Directional Derivatives

  • We can move in any direction, not just along x or y axes, to find the rate of change using directional derivatives.
  • Direction described by unit vectors. For example, unit vector u with components a and b.
  • Process:
    1. Draw a line containing vector u (line l).
    2. Locate points P (where we study rate of change) and Q (another point on line l).
    3. PQ = H * u (H is a scaler).
    4. Use coordinates of P to find coordinates of Q.
    5. Calculate the average rate of change as we move from P to Q: (Delta T)/H.
    6. Limit as H approaches 0 gives the directional derivative.
  • Formula: Directional derivative of f at (x0, y0) in direction u (with components a, b) = limit as H approaches 0 [(f(x0+ha, y0+hb) - f(x0, y0)) / H].

Simplified Theorem for Directional Derivatives

  • If f is differentiable, the directional derivative in direction (a, b) is:
    • D_u f(x0, y0) = (f_x * a) + (f_y * b).
  • This simplifies to using partial derivatives and unit vector components.

Gradient Vector

  • The gradient of a function f is denoted by an upside-down triangle (∇f) and is composed of partial derivatives with respect to each variable.
    • ∇f = (f_x, f_y) for functions of two variables.
  • Gradient in more depth studies how the directional derivative value changes with the direction u.
    • Relationship: D_u f(x0, y0) = ∇f · u = |∇f| |u| cos(θ), where θ is the angle between the gradient vector and u.
    • Cosine values indicate maximum (1, parallel), minimum (-1, anti-parallel), and zero (perpendicular).
    • Conclusion: Maximum value of directional derivative is |∇f|, achieved when u is in the direction of ∇f.

Application Examples

  1. Find directional derivative of f(x, y) = x/y at (6, -2) in the direction of vector V (-1, 3).
    • Convert V to unit vector.
    • Compute partial derivatives with respect to x and y.
    • Use directional derivative theorem: D_u f(x0, y0).
  2. Given a function, find the direction u such that the directional derivative has a given value.
    • Solve using partial derivatives and unit vector properties.

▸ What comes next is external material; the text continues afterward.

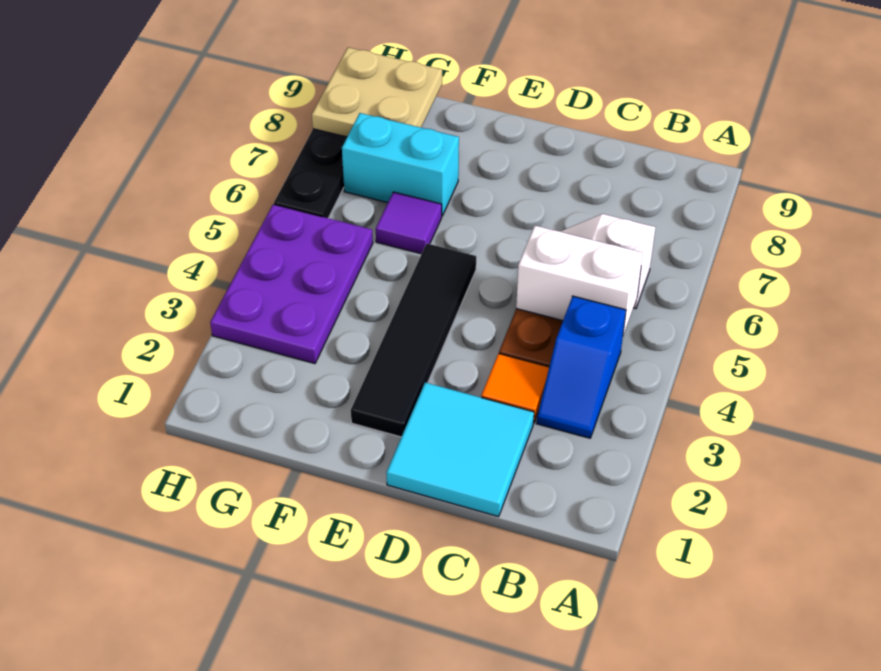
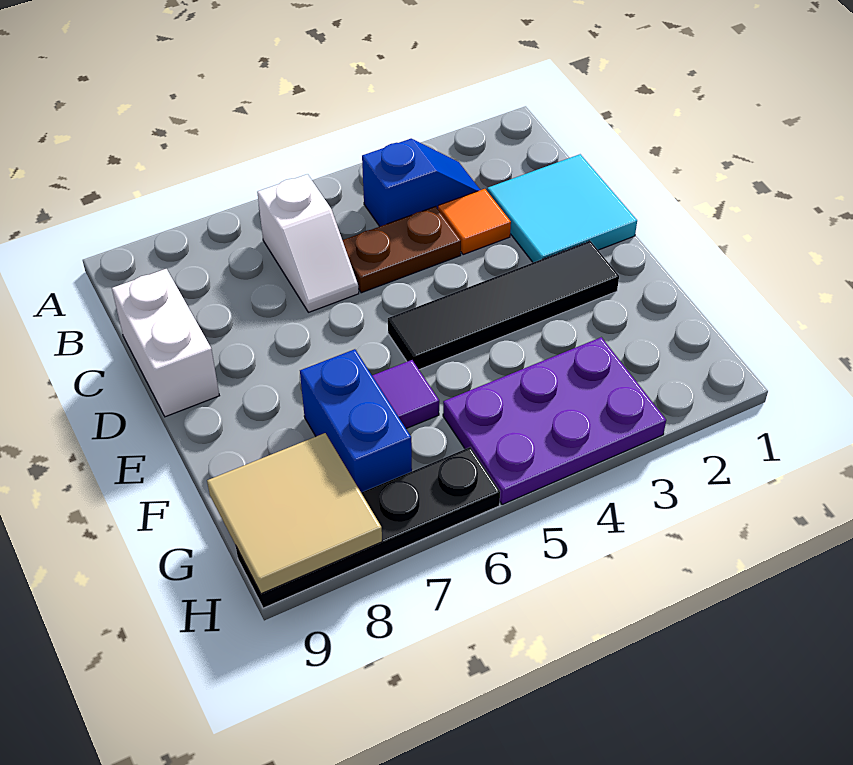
white 1x2 brick [516,226,643,335] -> white 1x2 brick moved to [112,269,219,417]
cyan 1x2 brick [342,113,459,216] -> blue 1x2 brick [300,349,412,492]
tan 2x2 plate [312,47,442,137] -> tan 2x2 tile [207,433,382,594]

Gradient Vector and Tangent Planes

  • The gradient vector is orthogonal to the tangent plane of a surface at a given point.
  • Formula for the tangent plane to a surface f(x, y, z) = k:
    • Use gradient (∇f) evaluated at the given point P as the normal vector.
    • Standard form: ax + by + cz = d.
  • Normal line to the surface can also be described using gradient vector as the direction vector.

Summary of Gradient Uses

  • Normal vector for tangent plane.
  • Direction vector for normal line.
  • Direction for greatest rate of increase and its magnitude.
  • Opposite gradient gives the direction for the greatest rate of decrease.
  • Orthogonal to level curves and surfaces.
  • Useful in finding maximum value of directional derivatives.

Example Problems

  • Walk due south/northwest: Determine whether ascension or descension happens and the rate, using gradient vector.
  • Finding points on a surface where the tangent plane is parallel to a given plane.

Conclusion: The gradient vector is a powerful tool in calculus for solving problems related to directional derivatives, maximum rate of change, tangent planes, and much more.